More cookie recipes to try
- Earl Grey Sugar Cookies
- Easy Gingerbread Cookies
- Gingerbread Sandwich Cookies with Ginger Cream Filling
- Hazelnut Linzer Cookies
- Butter Cookie Box (10 cookies from 1 dough)
- Chocolate Blossom Cookies
Recipe
Gingerbread Latte Cookies
Equipment
Ingredients
Cookies
- 250 g all-purpose flour
- 1 teaspoon baking soda
- 1 tablespoon espresso powder
- 1 teaspoon ground cinnamon
- 1 teaspoon ground ginger
- ¼ teaspoon ground cloves
- ¼ teaspoon ground nutmeg
- ¼ teaspoon salt
- 150 g unsalted butter, softened to room temperature
- 100 g brown sugar
- 50 g granulated sugar
- 100 g cooking molasses
- 1 large egg, room temperature
- 1 tablespoon vanilla extract
For rolling
- 30 g granulated sugar
Icing (optional)
- 40 g powdered sugar
- 1 teaspoon milk, dairy or non-dairy
- 1 teaspoon vanilla extract
Instructions
Cookies
- Prep: Preheat the oven to 350°F. Line a baking sheet with parchment and set aside.
- Dry mixture: In a medium bowl, stir together flour, baking soda, espresso powder, cinnamon, ginger, cloves, nutmeg, and salt. Set aside.
- Cream butter and sugars: In a large mixing bowl, use an electric hand mixer to beat softened butter on medium speed until it becomes very creamy and pale in colour. Add the granulated sugar and brown sugar and cream together until fluffy.

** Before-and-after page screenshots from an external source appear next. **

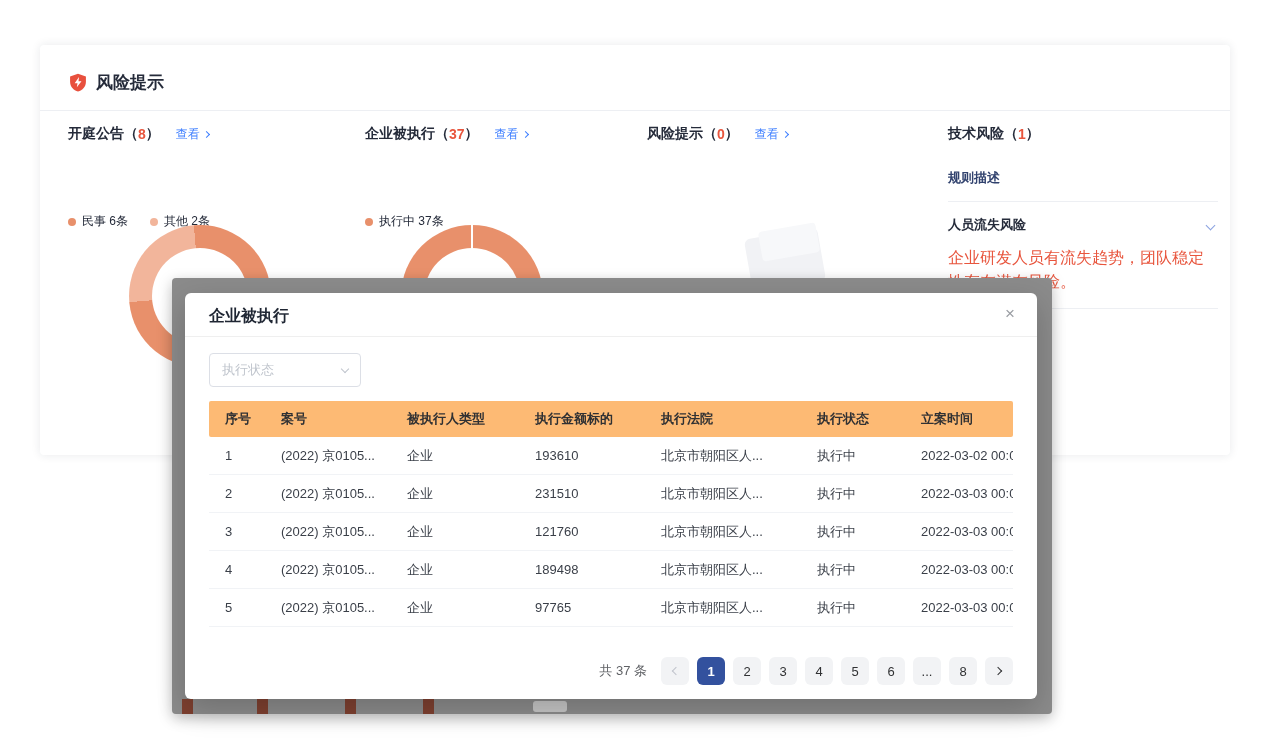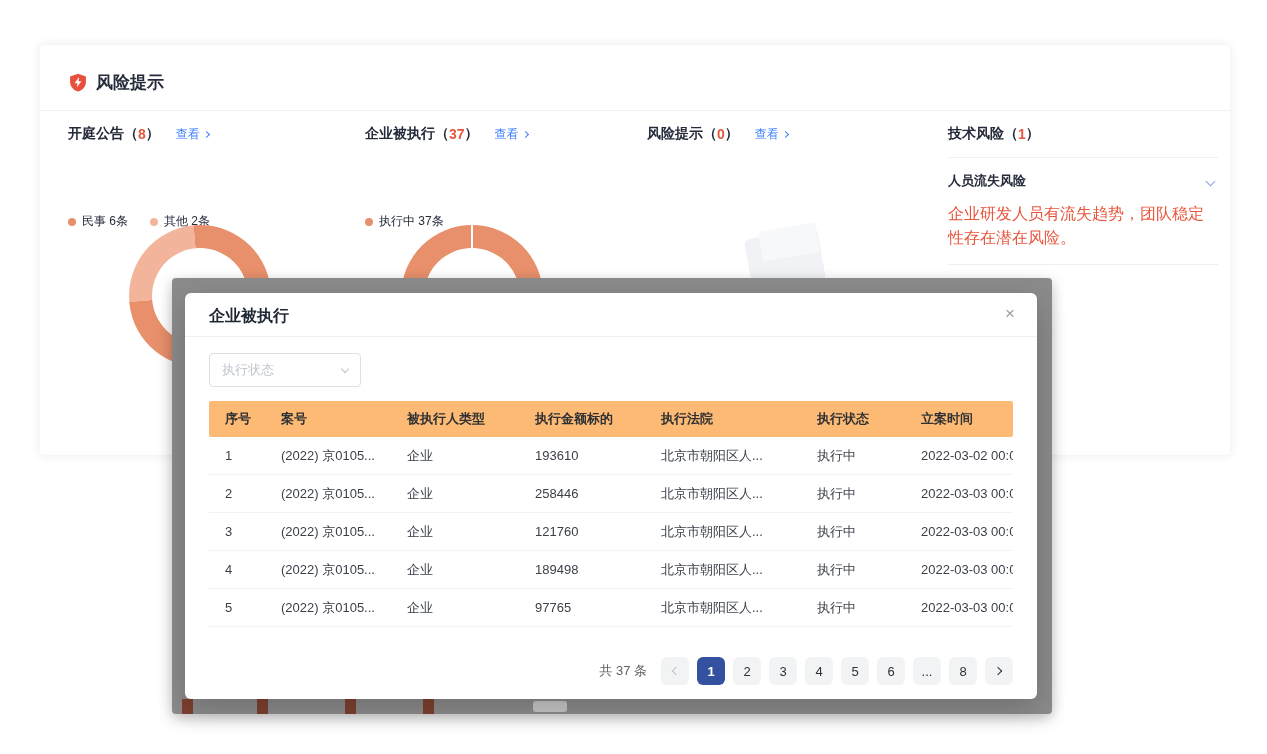--- a/index.html
+++ b/index.html
@@ -174,6 +174,7 @@
         <span class="count">1</span>
         <span>）</span>
       </div>
+      <div class="rule-heading">规则描述</div>
       <div class="tech-divider"></div>
       <div class="risk-row">
         <span class="risk-name">人员流失风险</span>

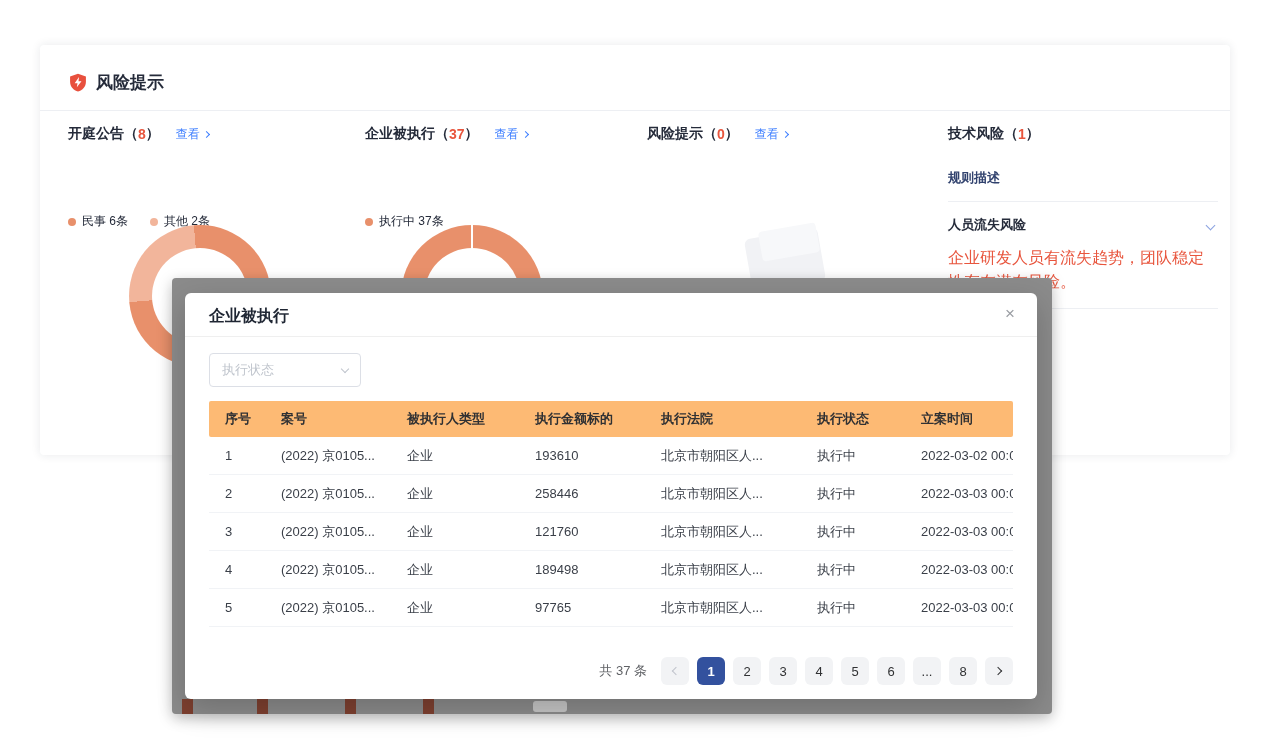--- a/index.html
+++ b/index.html
@@ -228,7 +228,7 @@
         <div class="tcell c0">2</div>
         <div class="tcell c1">(2022) 京0105...</div>
         <div class="tcell c2">企业</div>
-        <div class="tcell c3">258446</div>
+        <div class="tcell c3">231510</div>
         <div class="tcell c4">北京市朝阳区人...</div>
         <div class="tcell c5">执行中</div>
         <div class="tcell c6">2022-03-03 00:0...</div>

- Wet mixture: Add the molasses, egg, and vanilla extract and beat together until combined.
- Add dry to wet mixture: Add the flour mixture to the butter mixture and mix until the cookie dough is just combined.

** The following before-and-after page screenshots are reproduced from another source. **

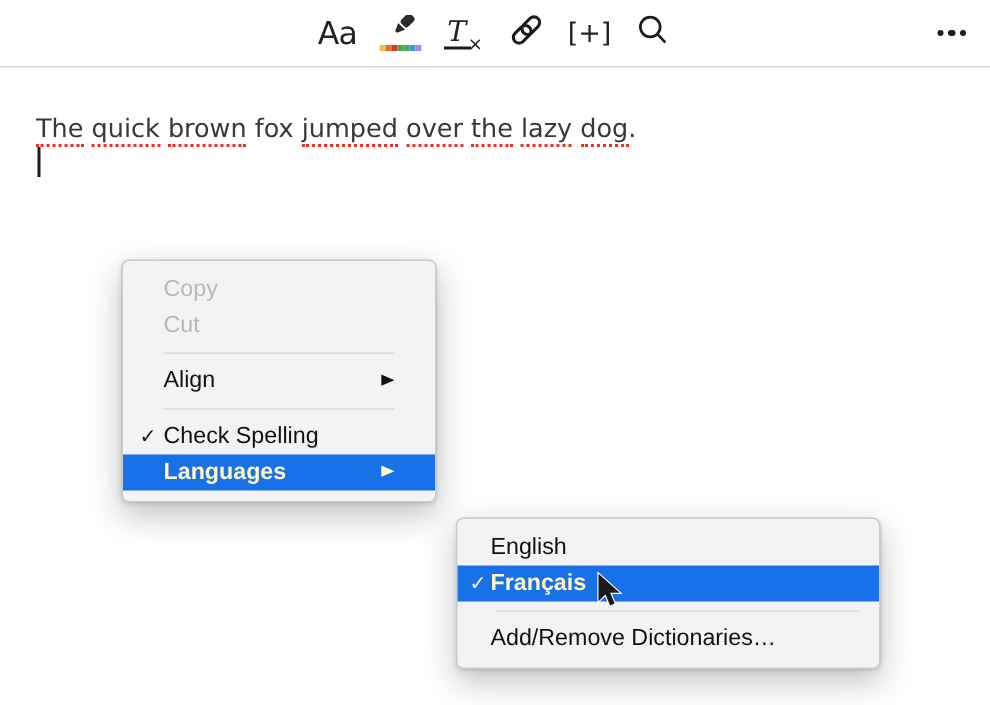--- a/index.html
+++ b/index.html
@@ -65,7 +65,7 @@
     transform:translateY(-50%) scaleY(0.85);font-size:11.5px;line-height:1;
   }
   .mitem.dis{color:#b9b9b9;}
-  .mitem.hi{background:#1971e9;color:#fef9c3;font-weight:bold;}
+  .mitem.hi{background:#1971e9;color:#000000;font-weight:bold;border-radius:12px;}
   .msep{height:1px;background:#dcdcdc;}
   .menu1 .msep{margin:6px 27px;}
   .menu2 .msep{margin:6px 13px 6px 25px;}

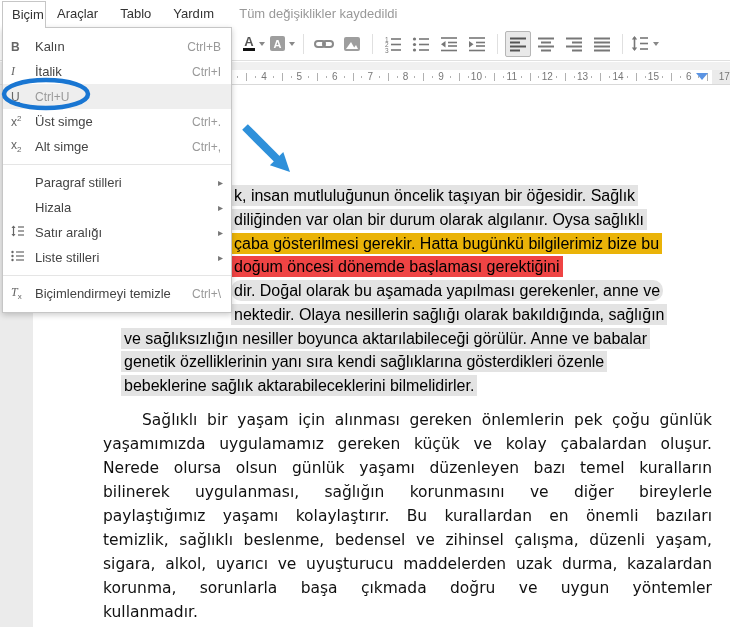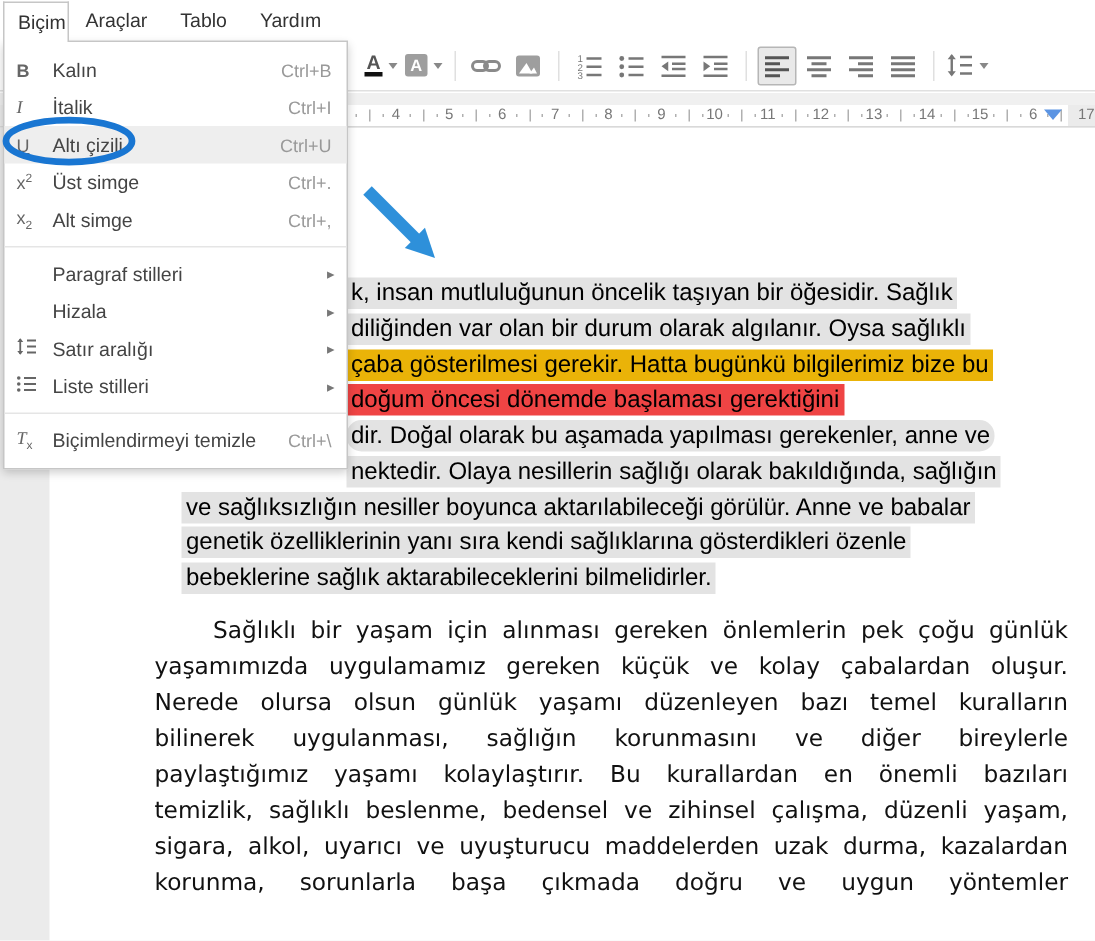--- a/index.html
+++ b/index.html
@@ -77,6 +77,7 @@
   <span class="mb-item">Araçlar</span>
   <span class="mb-item">Tablo</span>
   <span class="mb-item">Yardım</span>
+  <span class="status">Tüm değişiklikler kaydedildi</span>
 </div>
 <div class="menu-tab">Biçim</div>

- Scoop cookie dough - Use a 3-tablespoon cookie scooper to scoop the cookie dough and release it on a cutting board lined with a scrap sheet of parchment paper.
- Chill - Chill the whole board of cookie dough in the fridge for about 15 minutes, just until the outside is dry to the touch so that they're easier to roll in your hands without sticking.
- Roll in sugar: Roll each cookie dough ball in between your hands until they form a perfect ball. Roll each ball in granulated sugar until they're all coated. Place the balls on your lined baking sheet, leaving about 2" in between each ball to allow for spreading.
- Bake: Bake cookies for 10-11 minutes or until they're puffy but still very soft. After taking them out of the oven, bang the baking sheet against a wire rack once to release the puffiness and create cracks on the cookies.
- Cool: Let them cool on the baking sheet for about 10 minutes before transferring them to a wire rack to cool completely.
Icing (optional)
- Mix: In a small bowl, stir together powdered sugar, milk, and vanilla extract until it becomes a thick but pourable consistency.
- Drizzle: Transfer the icing to a piping bag or use a spoon to drizzle it on top of the cookies.
KB
The batter was far too thin. I followed the recipe very closely and used a food scale, but even after chilling the dough was sticky to the point of being unworkable. I added over twice the amount of flour called for and it was still very sticky.
Kirstin Buchheit
I loved these! They turned out amazing! I added a little cinnamon to my glaze for extra spice ☺️
Christa
Hi! I've never heard of cooking molasses, would blackstrap or unsulphured work?
Gail Ng
Unsulphured just means it doesn't contain preservatives (i.e. there is unsulphured blackstrap molasses too). You can use any kind of unsulphured light, dark, or fancy molasses! I haven't tested these with blackstrap but I would think it would be too bitter.
monica
Is the Espresso Powder needed? is there another substitute? I cannot find espresso powder 🙁
Gail Ng
You can also use instant coffee powder! Or you can omit it! They'll just be gingerbread cookies instead of gingerbread LATTE cookies but still taste good.
Joyce
Delicious cookies! I usually only eat Disneyland gingerbread cookies and I’ve been looking for a similar recipe. This recipe is better than the $10 Mickey gingerbread cookie.
Petal Ortiz
Tastes exactly like a gingerbread latte the glaze is so good!